Segment Open

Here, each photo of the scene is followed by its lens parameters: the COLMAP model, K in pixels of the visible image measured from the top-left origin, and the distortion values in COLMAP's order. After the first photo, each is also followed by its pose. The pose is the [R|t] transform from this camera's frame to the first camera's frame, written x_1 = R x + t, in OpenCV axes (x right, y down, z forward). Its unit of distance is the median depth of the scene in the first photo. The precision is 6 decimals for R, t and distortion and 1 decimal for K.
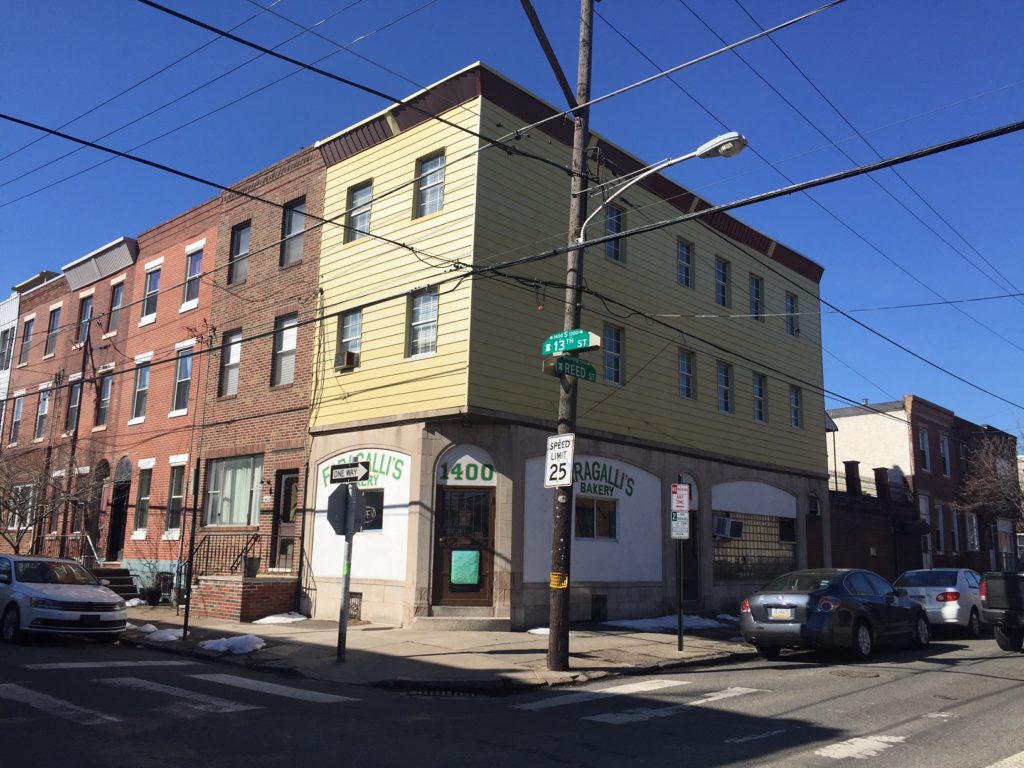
lens RADIAL K [[853.7, 0, 510.1], [0, 853.7, 387.7], [0, 0, 1]] dist [0.042842, 0.002611]
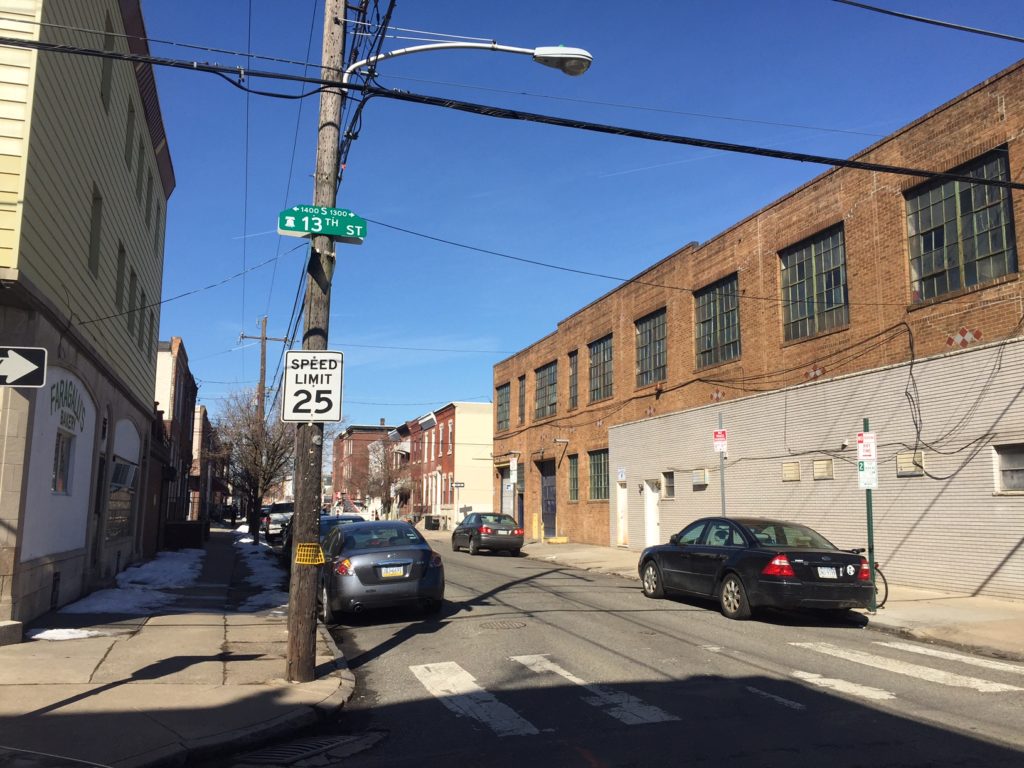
lens RADIAL K [[861.5, 0, 510.3], [0, 861.5, 385.4], [0, 0, 1]] dist [0.073776, -0.103018]
pose [[0.500185, 0.099489, 0.860184, -0.465480], [-0.153342, 0.987855, -0.025090, 0.075946], [-0.852233, -0.119353, 0.509366, 0.483930]]
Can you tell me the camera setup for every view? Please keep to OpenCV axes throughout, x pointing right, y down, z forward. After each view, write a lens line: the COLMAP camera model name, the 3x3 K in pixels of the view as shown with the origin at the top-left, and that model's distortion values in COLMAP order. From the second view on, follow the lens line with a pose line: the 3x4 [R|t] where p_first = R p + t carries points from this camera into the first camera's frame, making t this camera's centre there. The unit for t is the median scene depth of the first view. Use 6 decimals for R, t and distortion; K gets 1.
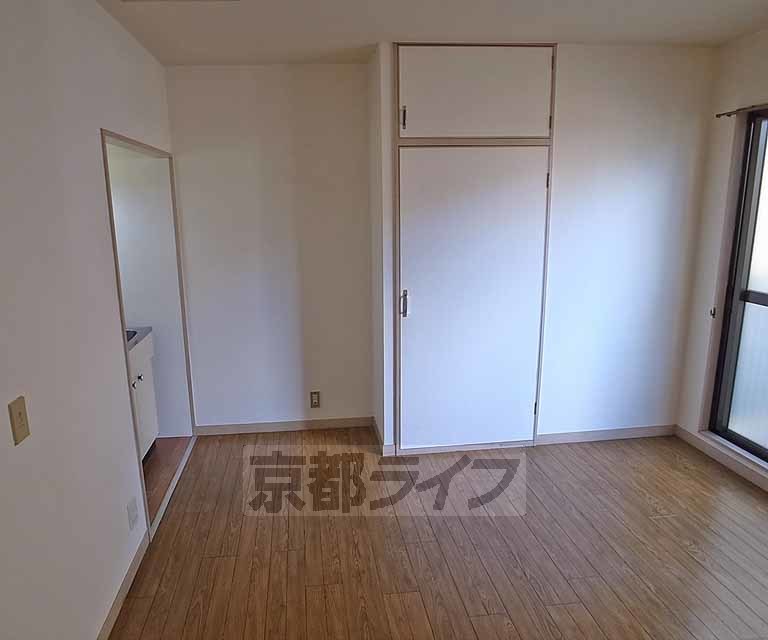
lens RADIAL K [[530.2, 0, 381.4], [0, 530.2, 312.5], [0, 0, 1]] dist [-0.060641, 0.024123]
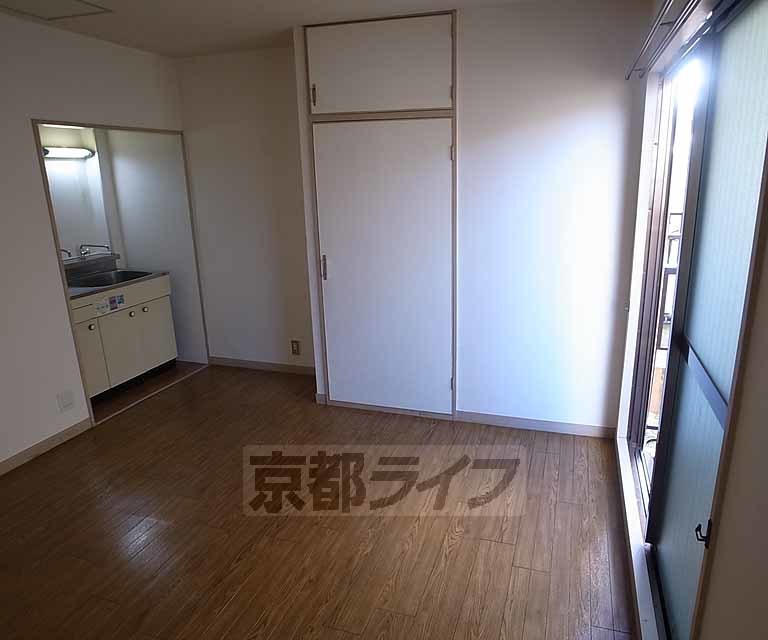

Segment Closed

PROBLEM TO WORK ON
The answer must be the data above, repeated exactly, with no pictures.

ANSWER TO THIS TASK
Here, each photo of the scene is followed by its lens parameters: the COLMAP model, K in pixels of the visible image measured from the top-left origin, and the distortion values in COLMAP's order. After the first photo, each is also followed by its pose. The pose is the [R|t] transform from this camera's frame to the first camera's frame, written x_1 = R x + t, in OpenCV axes (x right, y down, z forward). Its unit of distance is the median depth of the scene in the first photo. The precision is 6 decimals for R, t and distortion and 1 decimal for K.
lens RADIAL K [[853.7, 0, 510.1], [0, 853.7, 387.7], [0, 0, 1]] dist [0.042842, 0.002611]
lens RADIAL K [[861.5, 0, 510.3], [0, 861.5, 385.4], [0, 0, 1]] dist [0.073776, -0.103018]
pose [[0.500185, 0.099489, 0.860184, -0.465480], [-0.153342, 0.987855, -0.025090, 0.075946], [-0.852233, -0.119353, 0.509366, 0.483930]]
Can you tell me the camera setup for every view? Please keep to OpenCV axes throughout, x pointing right, y down, z forward. After each view, write a lens line: the COLMAP camera model name, the 3x3 K in pixels of the view as shown with the origin at the top-left, and that model's distortion values in COLMAP order. From the second view on, follow the lens line with a pose line: the 3x4 [R|t] where p_first = R p + t carries points from this camera into the first camera's frame, making t this camera's centre there. The unit for t is the median scene depth of the first view. Use 6 decimals for R, t and distortion; K gets 1.
lens RADIAL K [[530.2, 0, 381.4], [0, 530.2, 312.5], [0, 0, 1]] dist [-0.060641, 0.024123]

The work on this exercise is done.